» **What is required**: The records below are to be returned exactly as written, minus their pictures.

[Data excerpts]
========

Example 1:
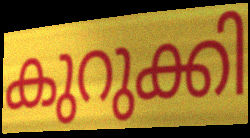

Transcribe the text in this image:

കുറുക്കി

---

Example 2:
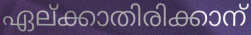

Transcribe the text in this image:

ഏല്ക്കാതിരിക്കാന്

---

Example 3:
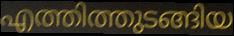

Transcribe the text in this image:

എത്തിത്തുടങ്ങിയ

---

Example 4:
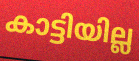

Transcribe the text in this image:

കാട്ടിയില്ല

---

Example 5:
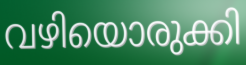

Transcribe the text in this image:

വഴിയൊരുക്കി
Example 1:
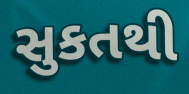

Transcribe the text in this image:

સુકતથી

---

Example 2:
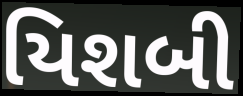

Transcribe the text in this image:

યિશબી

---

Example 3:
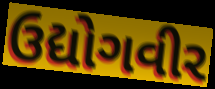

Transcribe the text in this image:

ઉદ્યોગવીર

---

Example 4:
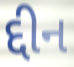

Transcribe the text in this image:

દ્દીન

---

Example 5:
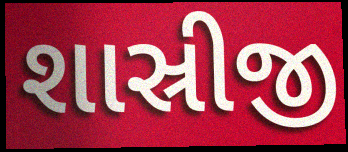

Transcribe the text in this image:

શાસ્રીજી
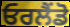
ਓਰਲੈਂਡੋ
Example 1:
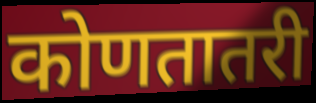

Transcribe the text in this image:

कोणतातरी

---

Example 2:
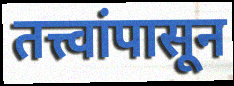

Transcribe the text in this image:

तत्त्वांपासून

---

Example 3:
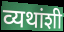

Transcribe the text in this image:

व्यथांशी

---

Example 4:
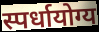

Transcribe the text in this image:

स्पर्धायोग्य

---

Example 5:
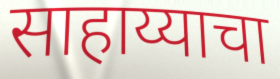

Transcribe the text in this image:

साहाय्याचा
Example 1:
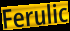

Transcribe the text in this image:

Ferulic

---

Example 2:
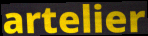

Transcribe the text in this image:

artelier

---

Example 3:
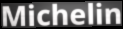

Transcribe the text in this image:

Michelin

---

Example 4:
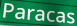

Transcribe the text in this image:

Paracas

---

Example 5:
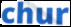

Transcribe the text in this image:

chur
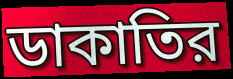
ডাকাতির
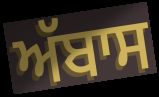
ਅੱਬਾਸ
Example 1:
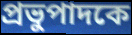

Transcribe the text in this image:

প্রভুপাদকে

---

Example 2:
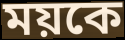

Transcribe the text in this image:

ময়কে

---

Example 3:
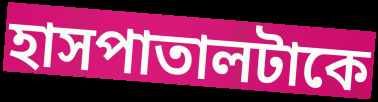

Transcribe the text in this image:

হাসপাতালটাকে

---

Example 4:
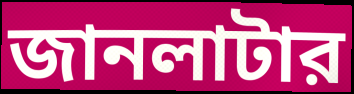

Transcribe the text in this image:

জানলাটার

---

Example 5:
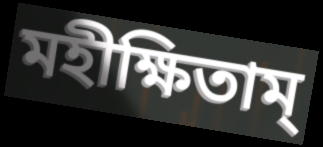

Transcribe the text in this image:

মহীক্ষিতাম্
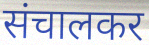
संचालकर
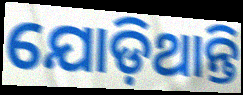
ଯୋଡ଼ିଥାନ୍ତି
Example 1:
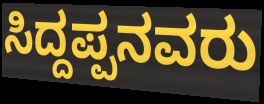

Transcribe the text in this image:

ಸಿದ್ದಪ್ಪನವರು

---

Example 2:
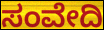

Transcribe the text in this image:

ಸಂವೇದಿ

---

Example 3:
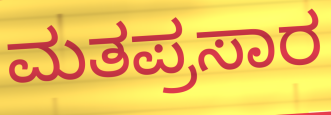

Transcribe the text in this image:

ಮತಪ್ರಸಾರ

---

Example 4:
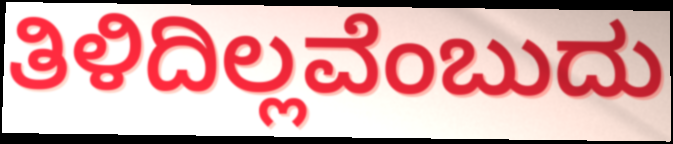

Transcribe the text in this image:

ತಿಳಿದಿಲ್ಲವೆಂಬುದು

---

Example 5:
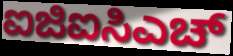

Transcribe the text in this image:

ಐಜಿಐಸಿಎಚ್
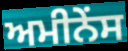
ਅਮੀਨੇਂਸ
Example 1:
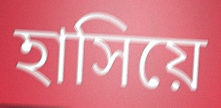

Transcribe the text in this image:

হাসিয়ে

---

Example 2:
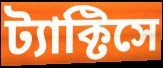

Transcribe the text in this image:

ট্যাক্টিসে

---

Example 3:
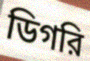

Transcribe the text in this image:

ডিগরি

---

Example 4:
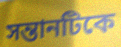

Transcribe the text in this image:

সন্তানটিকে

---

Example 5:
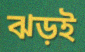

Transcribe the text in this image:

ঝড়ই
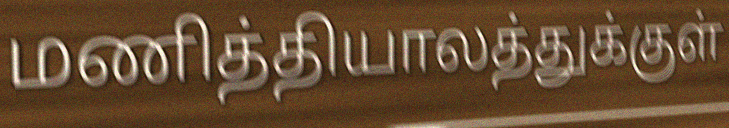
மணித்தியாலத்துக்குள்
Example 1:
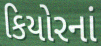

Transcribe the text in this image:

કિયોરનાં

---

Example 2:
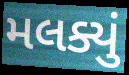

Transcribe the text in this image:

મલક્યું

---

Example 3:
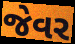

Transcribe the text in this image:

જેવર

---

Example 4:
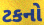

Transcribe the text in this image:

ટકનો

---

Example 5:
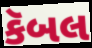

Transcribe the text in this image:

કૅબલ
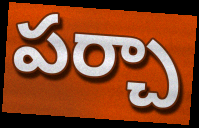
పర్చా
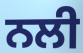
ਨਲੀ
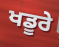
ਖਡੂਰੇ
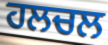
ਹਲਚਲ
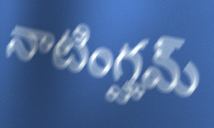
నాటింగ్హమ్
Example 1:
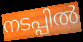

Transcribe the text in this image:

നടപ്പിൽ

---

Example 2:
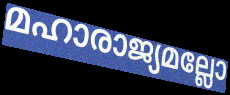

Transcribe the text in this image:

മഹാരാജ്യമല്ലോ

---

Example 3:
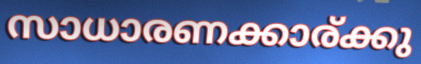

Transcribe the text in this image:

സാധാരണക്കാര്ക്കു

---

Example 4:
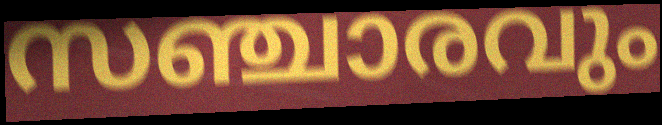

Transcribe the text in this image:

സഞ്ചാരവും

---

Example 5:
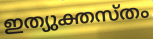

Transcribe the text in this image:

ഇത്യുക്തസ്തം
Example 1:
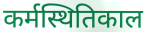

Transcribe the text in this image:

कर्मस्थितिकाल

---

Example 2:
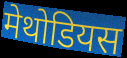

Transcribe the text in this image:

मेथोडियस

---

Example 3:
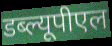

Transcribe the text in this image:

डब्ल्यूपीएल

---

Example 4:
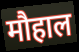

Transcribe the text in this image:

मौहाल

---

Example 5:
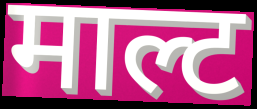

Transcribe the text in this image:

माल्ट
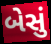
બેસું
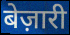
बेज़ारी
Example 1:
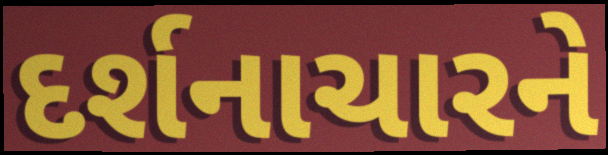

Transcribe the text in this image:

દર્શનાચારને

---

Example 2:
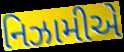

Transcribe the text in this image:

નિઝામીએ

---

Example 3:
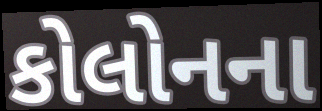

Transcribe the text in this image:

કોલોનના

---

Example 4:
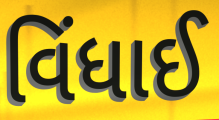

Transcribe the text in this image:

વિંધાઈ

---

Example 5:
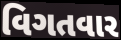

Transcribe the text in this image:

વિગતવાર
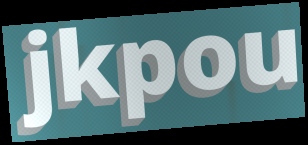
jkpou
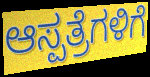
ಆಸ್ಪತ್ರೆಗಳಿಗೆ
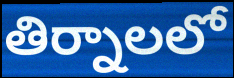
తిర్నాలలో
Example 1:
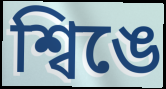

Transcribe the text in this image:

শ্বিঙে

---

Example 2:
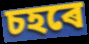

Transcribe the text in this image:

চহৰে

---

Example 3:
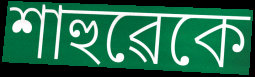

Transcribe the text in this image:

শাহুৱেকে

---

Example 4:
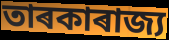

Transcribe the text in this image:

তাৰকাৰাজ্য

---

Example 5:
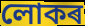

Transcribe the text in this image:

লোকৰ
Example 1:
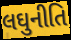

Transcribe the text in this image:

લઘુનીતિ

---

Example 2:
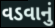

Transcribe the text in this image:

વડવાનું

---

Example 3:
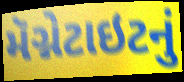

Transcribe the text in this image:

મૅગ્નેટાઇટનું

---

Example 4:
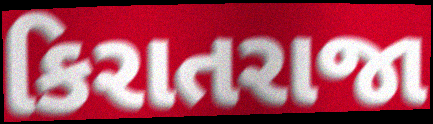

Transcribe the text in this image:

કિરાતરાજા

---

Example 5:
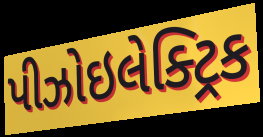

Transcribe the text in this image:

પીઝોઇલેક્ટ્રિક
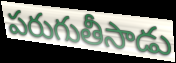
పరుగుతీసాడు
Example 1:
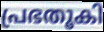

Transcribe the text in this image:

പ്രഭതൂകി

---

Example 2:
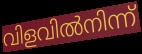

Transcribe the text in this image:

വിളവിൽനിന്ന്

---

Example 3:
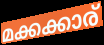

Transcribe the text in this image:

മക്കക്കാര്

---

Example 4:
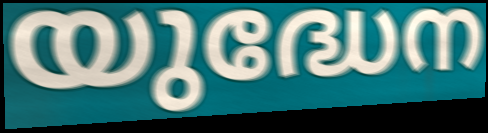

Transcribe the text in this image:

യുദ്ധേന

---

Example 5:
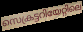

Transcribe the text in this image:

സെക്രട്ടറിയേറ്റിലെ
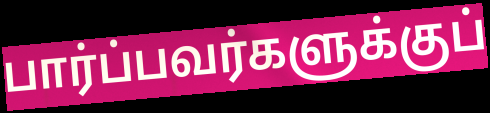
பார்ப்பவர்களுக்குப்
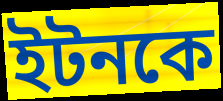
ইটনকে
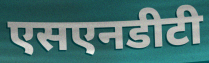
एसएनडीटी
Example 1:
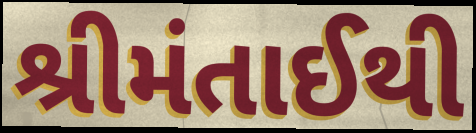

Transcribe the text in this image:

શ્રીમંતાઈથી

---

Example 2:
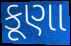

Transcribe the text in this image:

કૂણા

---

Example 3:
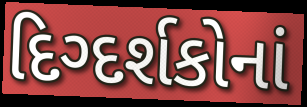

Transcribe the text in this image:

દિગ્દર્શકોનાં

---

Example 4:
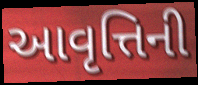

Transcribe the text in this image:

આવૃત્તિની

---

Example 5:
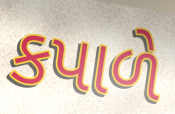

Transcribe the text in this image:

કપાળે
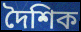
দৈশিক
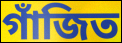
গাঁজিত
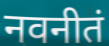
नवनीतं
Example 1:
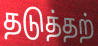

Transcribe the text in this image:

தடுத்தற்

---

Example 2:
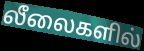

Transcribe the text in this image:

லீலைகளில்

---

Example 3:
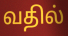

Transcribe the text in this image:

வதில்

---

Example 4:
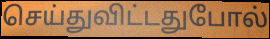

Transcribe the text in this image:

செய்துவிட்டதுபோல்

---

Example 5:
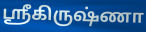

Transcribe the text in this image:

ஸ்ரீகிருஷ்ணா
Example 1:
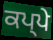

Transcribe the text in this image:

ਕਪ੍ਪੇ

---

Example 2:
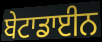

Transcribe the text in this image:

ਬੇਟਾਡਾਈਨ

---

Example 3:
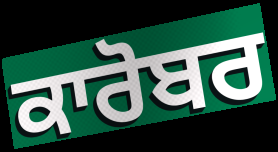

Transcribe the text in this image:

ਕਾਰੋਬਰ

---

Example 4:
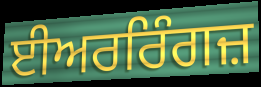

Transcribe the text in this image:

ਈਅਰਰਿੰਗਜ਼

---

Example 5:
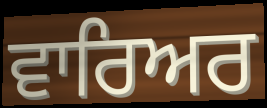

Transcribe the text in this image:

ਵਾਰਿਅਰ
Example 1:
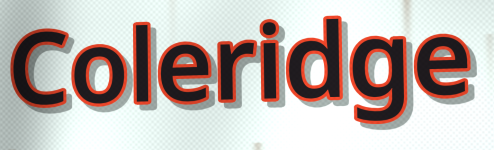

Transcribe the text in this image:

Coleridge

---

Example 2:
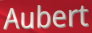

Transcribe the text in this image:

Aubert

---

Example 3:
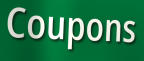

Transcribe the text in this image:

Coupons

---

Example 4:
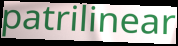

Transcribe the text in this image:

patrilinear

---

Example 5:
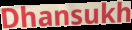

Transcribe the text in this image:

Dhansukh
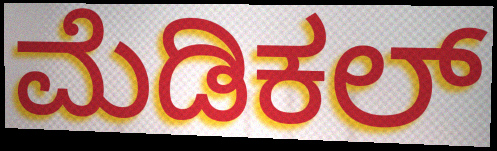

========

» **Response to the task**:
Example 1:

Transcribe the text in this image:

കുറുക്കി

---

Example 2:

Transcribe the text in this image:

ഏല്ക്കാതിരിക്കാന്

---

Example 3:

Transcribe the text in this image:

എത്തിത്തുടങ്ങിയ

---

Example 4:

Transcribe the text in this image:

കാട്ടിയില്ല

---

Example 5:

Transcribe the text in this image:

വഴിയൊരുക്കി
Example 1:

Transcribe the text in this image:

સુકતથી

---

Example 2:

Transcribe the text in this image:

યિશબી

---

Example 3:

Transcribe the text in this image:

ઉદ્યોગવીર

---

Example 4:

Transcribe the text in this image:

દ્દીન

---

Example 5:

Transcribe the text in this image:

શાસ્રીજી
ਓਰਲੈਂਡੋ
Example 1:

Transcribe the text in this image:

कोणतातरी

---

Example 2:

Transcribe the text in this image:

तत्त्वांपासून

---

Example 3:

Transcribe the text in this image:

व्यथांशी

---

Example 4:

Transcribe the text in this image:

स्पर्धायोग्य

---

Example 5:

Transcribe the text in this image:

साहाय्याचा
Example 1:

Transcribe the text in this image:

Ferulic

---

Example 2:

Transcribe the text in this image:

artelier

---

Example 3:

Transcribe the text in this image:

Michelin

---

Example 4:

Transcribe the text in this image:

Paracas

---

Example 5:

Transcribe the text in this image:

chur
ডাকাতির
ਅੱਬਾਸ
Example 1:

Transcribe the text in this image:

প্রভুপাদকে

---

Example 2:

Transcribe the text in this image:

ময়কে

---

Example 3:

Transcribe the text in this image:

হাসপাতালটাকে

---

Example 4:

Transcribe the text in this image:

জানলাটার

---

Example 5:

Transcribe the text in this image:

মহীক্ষিতাম্
संचालकर
ଯୋଡ଼ିଥାନ୍ତି
Example 1:

Transcribe the text in this image:

ಸಿದ್ದಪ್ಪನವರು

---

Example 2:

Transcribe the text in this image:

ಸಂವೇದಿ

---

Example 3:

Transcribe the text in this image:

ಮತಪ್ರಸಾರ

---

Example 4:

Transcribe the text in this image:

ತಿಳಿದಿಲ್ಲವೆಂಬುದು

---

Example 5:

Transcribe the text in this image:

ಐಜಿಐಸಿಎಚ್
ਅਮੀਨੇਂਸ
Example 1:

Transcribe the text in this image:

হাসিয়ে

---

Example 2:

Transcribe the text in this image:

ট্যাক্টিসে

---

Example 3:

Transcribe the text in this image:

ডিগরি

---

Example 4:

Transcribe the text in this image:

সন্তানটিকে

---

Example 5:

Transcribe the text in this image:

ঝড়ই
மணித்தியாலத்துக்குள்
Example 1:

Transcribe the text in this image:

કિયોરનાં

---

Example 2:

Transcribe the text in this image:

મલક્યું

---

Example 3:

Transcribe the text in this image:

જેવર

---

Example 4:

Transcribe the text in this image:

ટકનો

---

Example 5:

Transcribe the text in this image:

કૅબલ
పర్చా
ਨਲੀ
ਖਡੂਰੇ
ਹਲਚਲ
నాటింగ్హమ్
Example 1:

Transcribe the text in this image:

നടപ്പിൽ

---

Example 2:

Transcribe the text in this image:

മഹാരാജ്യമല്ലോ

---

Example 3:

Transcribe the text in this image:

സാധാരണക്കാര്ക്കു

---

Example 4:

Transcribe the text in this image:

സഞ്ചാരവും

---

Example 5:

Transcribe the text in this image:

ഇത്യുക്തസ്തം
Example 1:

Transcribe the text in this image:

कर्मस्थितिकाल

---

Example 2:

Transcribe the text in this image:

मेथोडियस

---

Example 3:

Transcribe the text in this image:

डब्ल्यूपीएल

---

Example 4:

Transcribe the text in this image:

मौहाल

---

Example 5:

Transcribe the text in this image:

माल्ट
બેસું
बेज़ारी
Example 1:

Transcribe the text in this image:

દર્શનાચારને

---

Example 2:

Transcribe the text in this image:

નિઝામીએ

---

Example 3:

Transcribe the text in this image:

કોલોનના

---

Example 4:

Transcribe the text in this image:

વિંધાઈ

---

Example 5:

Transcribe the text in this image:

વિગતવાર
jkpou
ಆಸ್ಪತ್ರೆಗಳಿಗೆ
తిర్నాలలో
Example 1:

Transcribe the text in this image:

শ্বিঙে

---

Example 2:

Transcribe the text in this image:

চহৰে

---

Example 3:

Transcribe the text in this image:

শাহুৱেকে

---

Example 4:

Transcribe the text in this image:

তাৰকাৰাজ্য

---

Example 5:

Transcribe the text in this image:

লোকৰ
Example 1:

Transcribe the text in this image:

લઘુનીતિ

---

Example 2:

Transcribe the text in this image:

વડવાનું

---

Example 3:

Transcribe the text in this image:

મૅગ્નેટાઇટનું

---

Example 4:

Transcribe the text in this image:

કિરાતરાજા

---

Example 5:

Transcribe the text in this image:

પીઝોઇલેક્ટ્રિક
పరుగుతీసాడు
Example 1:

Transcribe the text in this image:

പ്രഭതൂകി

---

Example 2:

Transcribe the text in this image:

വിളവിൽനിന്ന്

---

Example 3:

Transcribe the text in this image:

മക്കക്കാര്

---

Example 4:

Transcribe the text in this image:

യുദ്ധേന

---

Example 5:

Transcribe the text in this image:

സെക്രട്ടറിയേറ്റിലെ
பார்ப்பவர்களுக்குப்
ইটনকে
एसएनडीटी
Example 1:

Transcribe the text in this image:

શ્રીમંતાઈથી

---

Example 2:

Transcribe the text in this image:

કૂણા

---

Example 3:

Transcribe the text in this image:

દિગ્દર્શકોનાં

---

Example 4:

Transcribe the text in this image:

આવૃત્તિની

---

Example 5:

Transcribe the text in this image:

કપાળે
দৈশিক
গাঁজিত
नवनीतं
Example 1:

Transcribe the text in this image:

தடுத்தற்

---

Example 2:

Transcribe the text in this image:

லீலைகளில்

---

Example 3:

Transcribe the text in this image:

வதில்

---

Example 4:

Transcribe the text in this image:

செய்துவிட்டதுபோல்

---

Example 5:

Transcribe the text in this image:

ஸ்ரீகிருஷ்ணா
Example 1:

Transcribe the text in this image:

ਕਪ੍ਪੇ

---

Example 2:

Transcribe the text in this image:

ਬੇਟਾਡਾਈਨ

---

Example 3:

Transcribe the text in this image:

ਕਾਰੋਬਰ

---

Example 4:

Transcribe the text in this image:

ਈਅਰਰਿੰਗਜ਼

---

Example 5:

Transcribe the text in this image:

ਵਾਰਿਅਰ
Example 1:

Transcribe the text in this image:

Coleridge

---

Example 2:

Transcribe the text in this image:

Aubert

---

Example 3:

Transcribe the text in this image:

Coupons

---

Example 4:

Transcribe the text in this image:

patrilinear

---

Example 5:

Transcribe the text in this image:

Dhansukh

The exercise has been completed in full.